=== Selected passage ===

Unexpected ann out of the blue with big volume and price spikes are always suspect tho


----------



## brerwallabi (30 September 2005)

What really peeves me off is that companies keep certain investors and brokers in the know in how they are travalling and the likes of you and me don't have an idea till we read it, the announcment is usually many days after the time that major players in a company have been briefed on profit (or lack of) or strategy that could add value. I  know one right now that is just about almost to go down the gurgler but I can't say a thing, I don't hold but some poor people do. Insider trading is alive and well.


----------



## doctorj (30 September 2005)

I'll only speak of Perth, because its what I know.  It's common place for people within the industry to know whats happening a few days ahead of the market.  It's well beyond the old 'buy the rumour, sell the fact', it's buy the fact, sell when the market finds out.


----------



## wayneL (30 September 2005)

doctorj said:
			
		

> I'll only speak of Perth, because its what I know.  It's common place for people within the industry to know whats happening a few days ahead of the market.  It's well beyond the old 'buy the rumour, sell the fact', it's buy the fact, sell when the market finds out.




hehe, Indeed.

The Doctor is dead right here.


----------



## Dan_ (13 October 2005)

Would this class as a potentional case for NLX insider trading? Quite a large jump in volume & price, although I can't seem to find any news or announcements.

Thoughts appreciated


----------



## tarnor (13 October 2005)

Anyone care to post a chart for IMU for the last little while? Pretty much a classic example.  Built up in sp for the last week or so with increased volume. 

An announcement today saying they've signed with merial.. then the usual sell on fact...

They did get a speeding ticket a week ago though that said nothing had changed as of our last report - which was that negotiations for sub licensing were in the latter stages...  So obviously some knew just how close this was...


----------



## doctorj (13 October 2005)

SHN looks fundamentally quite sick, but its getting accumulated very strongly whenever it gets to 3c.

Pump and dump play on the cards here.


----------



## Smurf1976 (13 October 2005)

Dan_ said:
			
		

> Would this class as a potentional case for NLX insider trading? Quite a large jump in volume & price, although I can't seem to find any news or announcements.

=== Extracted information ===

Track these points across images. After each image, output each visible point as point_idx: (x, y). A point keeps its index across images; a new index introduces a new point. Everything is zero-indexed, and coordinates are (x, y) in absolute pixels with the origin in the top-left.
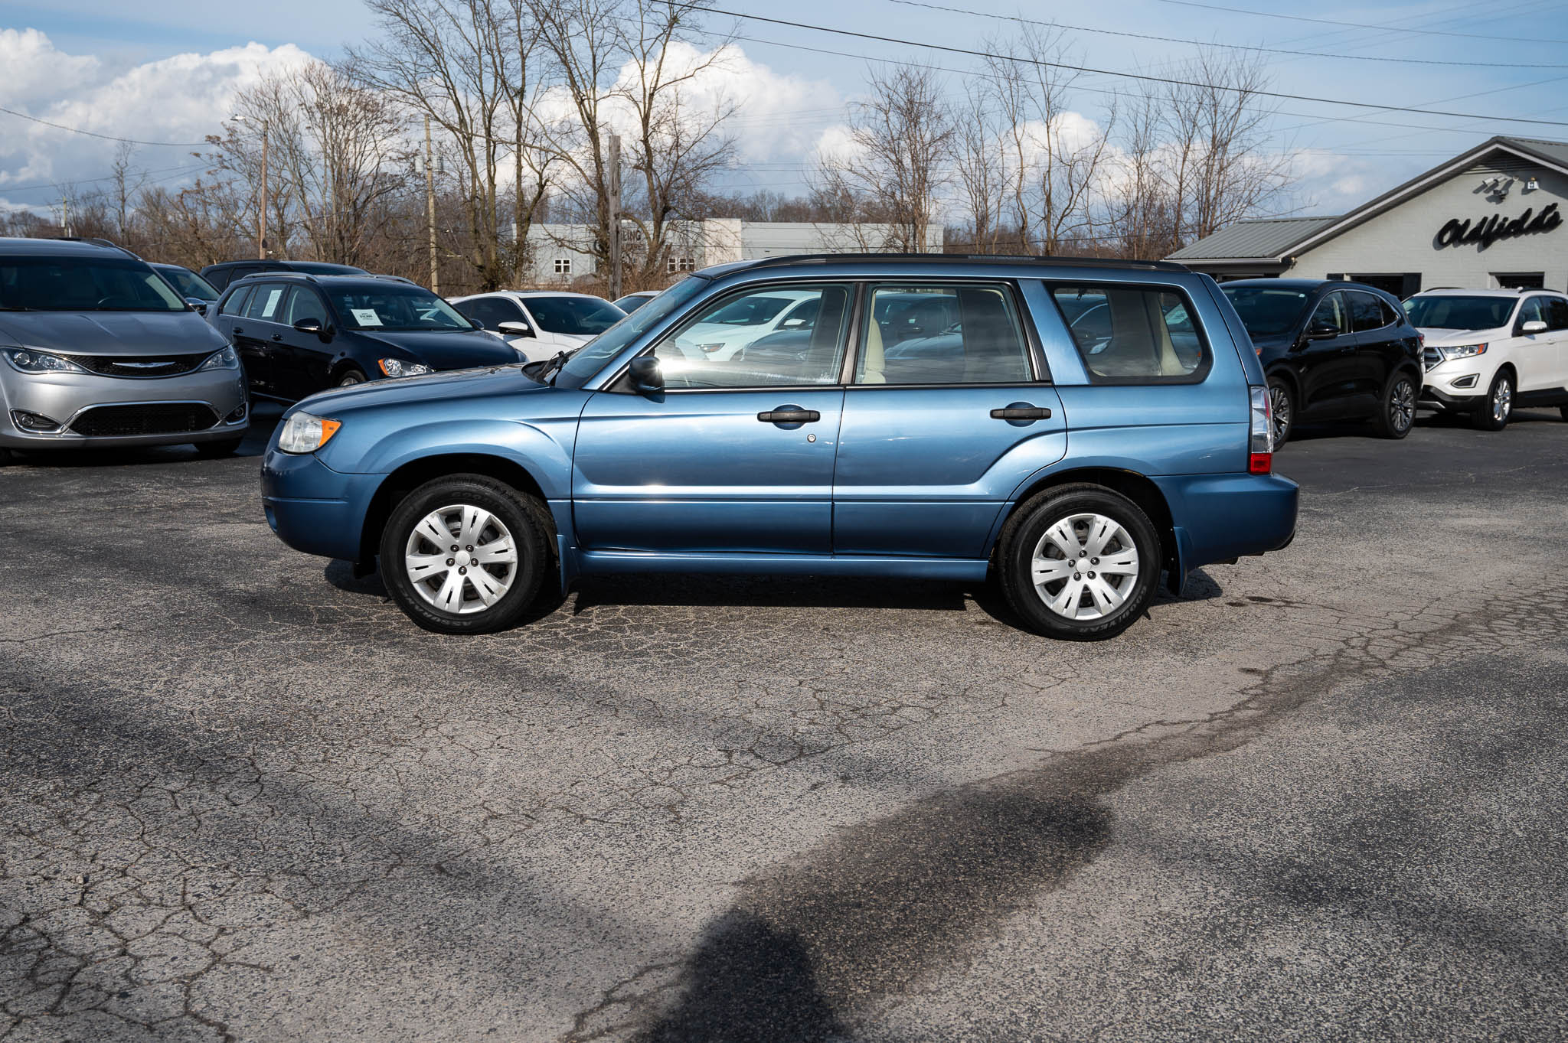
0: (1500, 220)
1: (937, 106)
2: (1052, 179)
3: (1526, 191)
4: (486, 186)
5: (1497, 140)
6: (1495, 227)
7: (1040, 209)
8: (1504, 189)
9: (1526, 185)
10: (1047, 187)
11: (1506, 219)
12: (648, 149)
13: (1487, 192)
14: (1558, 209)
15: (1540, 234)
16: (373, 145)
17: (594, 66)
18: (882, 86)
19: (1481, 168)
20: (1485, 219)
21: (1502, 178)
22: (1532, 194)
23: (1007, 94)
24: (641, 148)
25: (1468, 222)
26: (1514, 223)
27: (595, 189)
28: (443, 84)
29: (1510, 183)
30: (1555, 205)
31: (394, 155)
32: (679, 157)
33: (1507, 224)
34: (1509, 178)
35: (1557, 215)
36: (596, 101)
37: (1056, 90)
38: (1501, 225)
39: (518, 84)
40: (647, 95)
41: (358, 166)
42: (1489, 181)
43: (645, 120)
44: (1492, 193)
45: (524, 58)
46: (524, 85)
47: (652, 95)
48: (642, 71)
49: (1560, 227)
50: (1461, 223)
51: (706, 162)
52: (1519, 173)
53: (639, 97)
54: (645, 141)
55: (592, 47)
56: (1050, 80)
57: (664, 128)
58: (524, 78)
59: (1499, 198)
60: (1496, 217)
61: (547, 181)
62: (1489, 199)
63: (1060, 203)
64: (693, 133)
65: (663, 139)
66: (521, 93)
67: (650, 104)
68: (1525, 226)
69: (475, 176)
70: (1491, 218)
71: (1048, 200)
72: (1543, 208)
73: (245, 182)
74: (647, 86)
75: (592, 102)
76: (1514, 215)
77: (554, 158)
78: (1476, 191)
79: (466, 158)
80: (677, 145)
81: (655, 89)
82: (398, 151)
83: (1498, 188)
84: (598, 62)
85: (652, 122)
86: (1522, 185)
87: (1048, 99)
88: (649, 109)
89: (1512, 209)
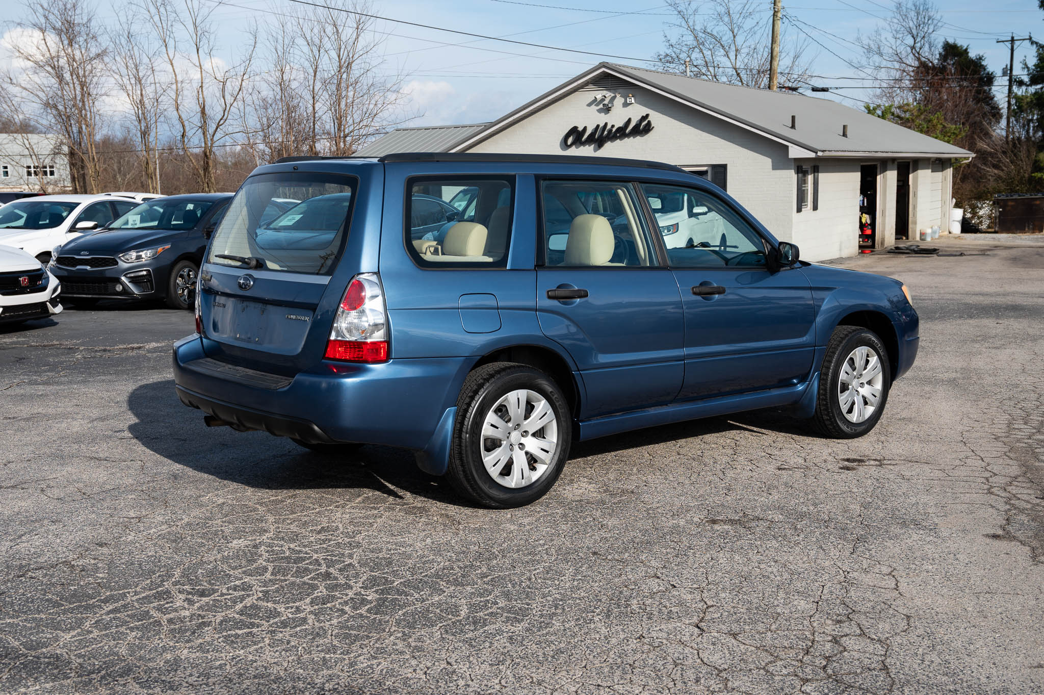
0: (609, 127)
1: (94, 27)
2: (206, 92)
3: (626, 105)
5: (603, 65)
6: (606, 133)
7: (197, 120)
8: (609, 102)
9: (626, 100)
10: (201, 100)
11: (613, 126)
13: (597, 105)
14: (650, 118)
15: (638, 137)
18: (37, 7)
19: (591, 86)
20: (598, 126)
21: (609, 95)
22: (630, 107)
23: (157, 18)
25: (585, 129)
26: (619, 129)
29: (614, 98)
30: (647, 115)
33: (614, 130)
34: (613, 95)
35: (649, 122)
38: (610, 131)
42: (599, 97)
44: (601, 106)
49: (651, 132)
50: (580, 129)
52: (620, 91)
59: (607, 109)
60: (606, 124)
62: (600, 111)
68: (627, 131)
70: (602, 125)
71: (203, 111)
72: (640, 117)
76: (619, 124)
78: (589, 105)
83: (606, 102)
86: (623, 100)
87: (195, 24)
89: (617, 118)
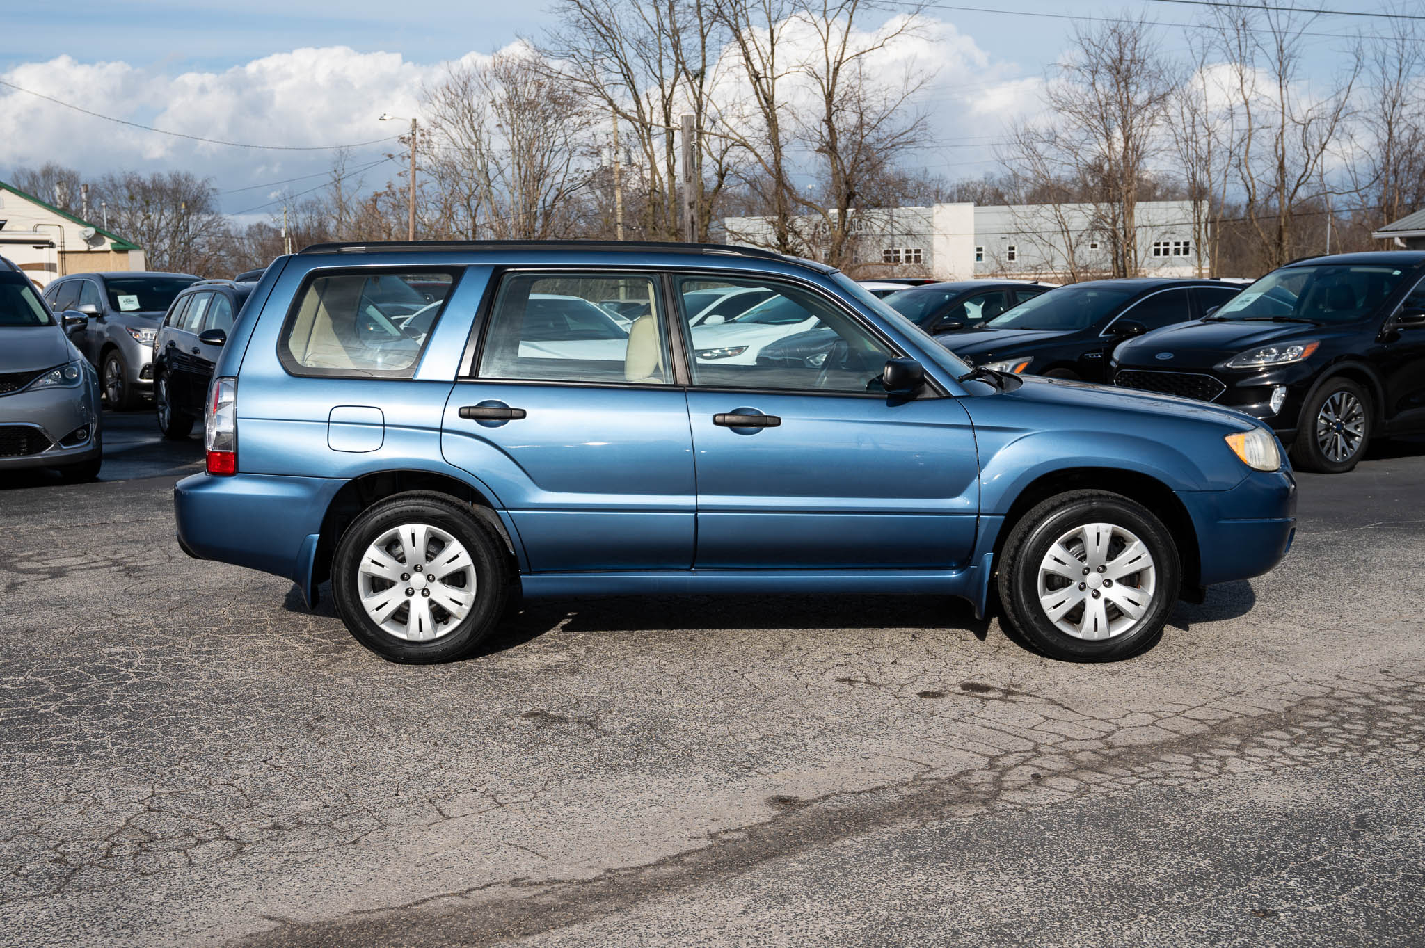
1: (1150, 64)
2: (1286, 141)
4: (666, 179)
10: (1280, 152)
12: (832, 130)
16: (562, 140)
17: (772, 41)
18: (1086, 42)
24: (825, 129)
27: (773, 176)
28: (620, 71)
31: (585, 149)
32: (863, 137)
36: (773, 79)
37: (1289, 37)
39: (699, 66)
40: (831, 70)
41: (545, 164)
43: (829, 96)
45: (703, 37)
46: (704, 66)
47: (836, 70)
48: (826, 43)
51: (896, 140)
53: (822, 74)
54: (828, 121)
55: (770, 21)
56: (1283, 26)
57: (849, 106)
58: (704, 60)
61: (727, 170)
63: (1294, 171)
64: (879, 109)
65: (848, 118)
66: (701, 74)
67: (834, 79)
69: (653, 169)
71: (1281, 167)
73: (435, 184)
74: (831, 60)
75: (770, 81)
77: (733, 145)
79: (645, 150)
80: (861, 125)
81: (840, 62)
82: (588, 145)
84: (775, 36)
85: (836, 99)
87: (1281, 50)
88: (834, 85)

===

Task requirements >>
• 1. Convert the records, from their opening line through the line containing "42: (1489, 181)", into a JSON list of strings with one string per line and no blank lines. Omit the pictures.
• 2. Write the next part of the forum thread about insider trading, picking up right after its last sentence.

Task-by-task results >>
• 1.
[
  "Track these points across images. After each image, output each visible point as point_idx: (x, y). A point keeps its index across images; a new index introduces a new point. Everything is zero-indexed, and coordinates are (x, y) in absolute pixels with the origin in the top-left.",
  "0: (1500, 220)",
  "1: (937, 106)",
  "2: (1052, 179)",
  "3: (1526, 191)",
  "4: (486, 186)",
  "5: (1497, 140)",
  "6: (1495, 227)",
  "7: (1040, 209)",
  "8: (1504, 189)",
  "9: (1526, 185)",
  "10: (1047, 187)",
  "11: (1506, 219)",
  "12: (648, 149)",
  "13: (1487, 192)",
  "14: (1558, 209)",
  "15: (1540, 234)",
  "16: (373, 145)",
  "17: (594, 66)",
  "18: (882, 86)",
  "19: (1481, 168)",
  "20: (1485, 219)",
  "21: (1502, 178)",
  "22: (1532, 194)",
  "23: (1007, 94)",
  "24: (641, 148)",
  "25: (1468, 222)",
  "26: (1514, 223)",
  "27: (595, 189)",
  "28: (443, 84)",
  "29: (1510, 183)",
  "30: (1555, 205)",
  "31: (394, 155)",
  "32: (679, 157)",
  "33: (1507, 224)",
  "34: (1509, 178)",
  "35: (1557, 215)",
  "36: (596, 101)",
  "37: (1056, 90)",
  "38: (1501, 225)",
  "39: (518, 84)",
  "40: (647, 95)",
  "41: (358, 166)",
  "42: (1489, 181)"
]

• 2.
> 
> Thoughts appreciated



There was an analyst somewhere ramping NLX pretty hard a couple of weeks ago. Wish I'd taken their advice and bought. No doubt the price increase looks pretty good for them now but it makes me wonder what they knew that the market didn't.


----------



## michael_selway (20 October 2005)

*Re: Examples of insider trading.*



			
				krisbarry said:
			
		

> When ain increase in share price is queried by the ASX, thats a speeding ticket.




haha thaanks, thats something new to me


----------



## markrmau (11 November 2005)

VGL. Currently circa 90c.

Announcement today basically confirmed the market was partially informed.


----------



## Kauri (11 November 2005)

markrmau said:
			
		

> VGL. Currently circa 90c.
> 
> Announcement today basically confirmed the market was partially informed.




    Unbelievable how they get away with it.. will be interesting to see if there are any changes in sub. holdings or director notices turn up in the next few days.


----------



## Atomic_Sheep (25 November 2005)

doctorj said:
			
		

> I'll only speak of Perth, because its what I know.  It's common place for people within the industry to know whats happening a few days ahead of the market.  It's well beyond the old 'buy the rumour, sell the fact', it's buy the fact, sell when the market finds out.




Well people within the industry need to know exactly whats going on to make the correct decisions and judgements in their jobs. It's wether they profit from this knowledge (insider trading) is the question. The fact that they will continue to have access to far superior information is beyond doubt and we can't do anything about that.


----------



## Kauri (16 December 2005)

Exchange clamps down

*MICHAEL WEIR*

The Australian Stock Exchange will set up a specialist intelligence unit as part of a crackdown on insider trading, market manipulation and poor disclosure after more than 100 suspected breaches last financial year.

The increased surveillance is expected to cost $10.4 million over the next three years, with listed companies picking up part of the cost through higher annual listing fees.

The ASX said it hoped the move, which follows a wide-ranging internal review of its role as market supervisor, would result in a higher strike rate from the cases passed for prosecution on to the Australian Securities & Investments Commission.

And in a move to counter continued claims of conflicts of interest, the exchange will set up a separate subsidiary company to handle its supervisory role.

With trading and company activity booming on the back of the record sharemarket, the ASX has come under pressure because of a perceived lack of action on potential insider trading and disclosure. 

Brokers and market observers regularly highlight seemingly blatant cases of insider trading, especially among some junior companies, but little action appears to be taken.

The ASX said yesterday it had notified ASIC of 107 suspected insider trading or continuous disclosure breaches last financial year.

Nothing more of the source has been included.